You simply copy + paste the generated code (printed to System.out) into your game, and then you can render images like so:

//Filenames are transformed into constants
//e.g. "res/sprites/pirate2_attack.png" --> SPRITE_PIRATE2_ATTACK
g.drawImage(SPRITES[SPRITE_PIRATE2_ATTACK], 
					50, 50,
					null);

Testing a 128x128 opaque sprite sheet, then JShrink -> pack200:
GIF Encoding: 2,875 bytes
Indexed Color Tables: 2,630 bytes

Testing six 11x9 transparent sprites, then JShrink -> pack200:
PNG Encoding: 1,931 bytes
Indexed Color Tables: 1,816 bytes
Without BufferedImages: 1,689 bytes (i.e. for tiled map data)

The files don’t have any dependencies, and each should be self-contained.
ImageTool.java (excuse the messy code)
ImageToolTest.java (test case, shows proper usage)

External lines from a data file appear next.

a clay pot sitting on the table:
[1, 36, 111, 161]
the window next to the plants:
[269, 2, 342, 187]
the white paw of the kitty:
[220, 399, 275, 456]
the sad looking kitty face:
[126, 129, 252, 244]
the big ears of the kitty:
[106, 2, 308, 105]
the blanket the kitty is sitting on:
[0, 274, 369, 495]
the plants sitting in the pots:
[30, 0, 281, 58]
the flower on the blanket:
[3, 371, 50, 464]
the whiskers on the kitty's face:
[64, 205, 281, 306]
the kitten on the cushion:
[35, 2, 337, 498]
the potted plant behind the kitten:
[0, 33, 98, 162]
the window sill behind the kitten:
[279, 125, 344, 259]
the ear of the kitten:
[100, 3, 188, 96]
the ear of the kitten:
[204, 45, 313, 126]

Here is an example 4K applet template using the resulting output:
T.java

I have another little tool I’ll post about later. If you’ve got any 4K tools of your own, post 'em here. :slight_smile:

I don’t quite understand. So basically it turns your image file (gif/png) into String?

Nice little tool!
I tested with my images from my game Plants 4k Zombies (26 16x16 images) it did compact well, altough it didn’t beat my method by just a little:

mine:
1.846 bytes

yours:
1.873 bytes

but your method definately is faster than what I do.

congrats and thanks for the tool!

With j4k, images are represented as Strings to save space, but it would still take up too much space if we stored the String with all colors as possibilities. So thus we index the colors and make a color table so that in the string, a = blue, b = red, etc. so each pixel only takes one character.

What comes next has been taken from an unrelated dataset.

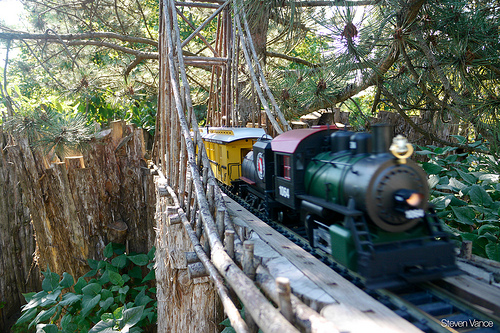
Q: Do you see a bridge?
A: Yes, there is a bridge.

teletubo - what is your technique if you don’t mind sharing?

I use 16 bits to encode one color, one operation, and a counter
9 bits = R,G,B
1 bit = operation (point or rectangle)
6 bits = number N of pionts/rectangles that will use this color

the following N*16 bits store the points/rectangles:

if point, it will store 2 pixels per 16 bits:
4 bits for the x1 coordinate
4 bits for the y1 coordinate
4 bits for the x2 coordinate
4 bits for the y2 coordinate

if a rectangle, it will store one rectangle per 16 bits:
4 bits for the x1 coordinate
4 bits for the y1 coordinate
4 bits for the width
4 bits for the height

the image must be exactly 16x16, and the color 255,0,255 means transparency.

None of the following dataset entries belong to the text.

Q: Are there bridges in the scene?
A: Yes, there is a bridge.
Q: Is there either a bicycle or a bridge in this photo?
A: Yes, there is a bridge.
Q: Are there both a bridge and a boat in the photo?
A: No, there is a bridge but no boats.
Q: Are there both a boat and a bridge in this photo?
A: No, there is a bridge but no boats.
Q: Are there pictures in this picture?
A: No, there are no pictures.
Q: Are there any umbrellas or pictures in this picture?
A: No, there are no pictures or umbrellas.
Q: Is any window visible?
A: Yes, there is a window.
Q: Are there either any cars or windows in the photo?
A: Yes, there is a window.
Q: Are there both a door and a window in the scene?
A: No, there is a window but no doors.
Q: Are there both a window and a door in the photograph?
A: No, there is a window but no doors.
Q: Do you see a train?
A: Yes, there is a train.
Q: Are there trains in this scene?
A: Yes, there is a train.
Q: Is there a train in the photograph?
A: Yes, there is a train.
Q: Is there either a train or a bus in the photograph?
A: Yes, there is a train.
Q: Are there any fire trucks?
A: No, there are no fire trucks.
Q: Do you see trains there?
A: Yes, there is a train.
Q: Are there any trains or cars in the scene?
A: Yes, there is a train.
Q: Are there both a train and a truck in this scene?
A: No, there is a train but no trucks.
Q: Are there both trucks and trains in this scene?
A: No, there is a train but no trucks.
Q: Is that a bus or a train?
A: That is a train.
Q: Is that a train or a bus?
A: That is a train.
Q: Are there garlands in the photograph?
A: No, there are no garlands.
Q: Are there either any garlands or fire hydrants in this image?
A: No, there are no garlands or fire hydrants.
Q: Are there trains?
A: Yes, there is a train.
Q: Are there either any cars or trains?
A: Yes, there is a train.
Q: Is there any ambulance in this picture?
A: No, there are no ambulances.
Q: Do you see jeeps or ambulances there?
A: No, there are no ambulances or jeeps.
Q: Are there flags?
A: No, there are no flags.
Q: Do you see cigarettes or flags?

I made my converter to output one framefor each step it took to build a particular image. Each frame means 2 bytes, and a P means the next operation will be points (of that color), and an R rectangles:

http://imageshack.us/a/img22/50/jalapenomanualsteps.png

http://imageshack.us/a/img594/8366/flowemanualsteps.png

http://imageshack.us/a/img854/368/peashootermanualsteps.png

I hoped it would be a great compression method compared to a index color palette and never really had a chance to benchmark it until now, and I must confess I’m a little disappointed to see that the gain is so small :slight_smile:
It was fun to develop it anyway :slight_smile:

@teletubo did you benchmark how big your decompression code is?

Thanks. Sounds neat. :slight_smile:

My indexed colour technique isn’t that fancy, but it compresses well. I’ve tried some other things, like packing images into a 32-bit int, or encoding only non-transparent pixels, or grouping repeating pixels. Although they all result in smaller strings, they don’t compress as well, and require more lines to decode.

I didn’t, but by looking it seems slightly larger.
Anyway for my next 4k games I’ll try both methods to see which one yields better results for the given spritesheet.

I have taken another approach for minimising the byte count for storing and reading sprites… I have converted my PNG Sprite sheet into an “Uncompressed” PNG using deflate mode 0, adding it as a resource in the JAR , then using ImageIO to read it in.

The tool can be found here: http://pastebin.java-gaming.org/19df7886132

I converted your example 4K applet to use this uncompressed PNG: http://pastebin.java-gaming.org/9df78916237 and after jshrink and pack200 it saved a further 8 bytes over your method (but that is noise level so I am not sure that it will win in most/ all circumstances)

I used PNGGauntlet to optimise the PNG before using my tool.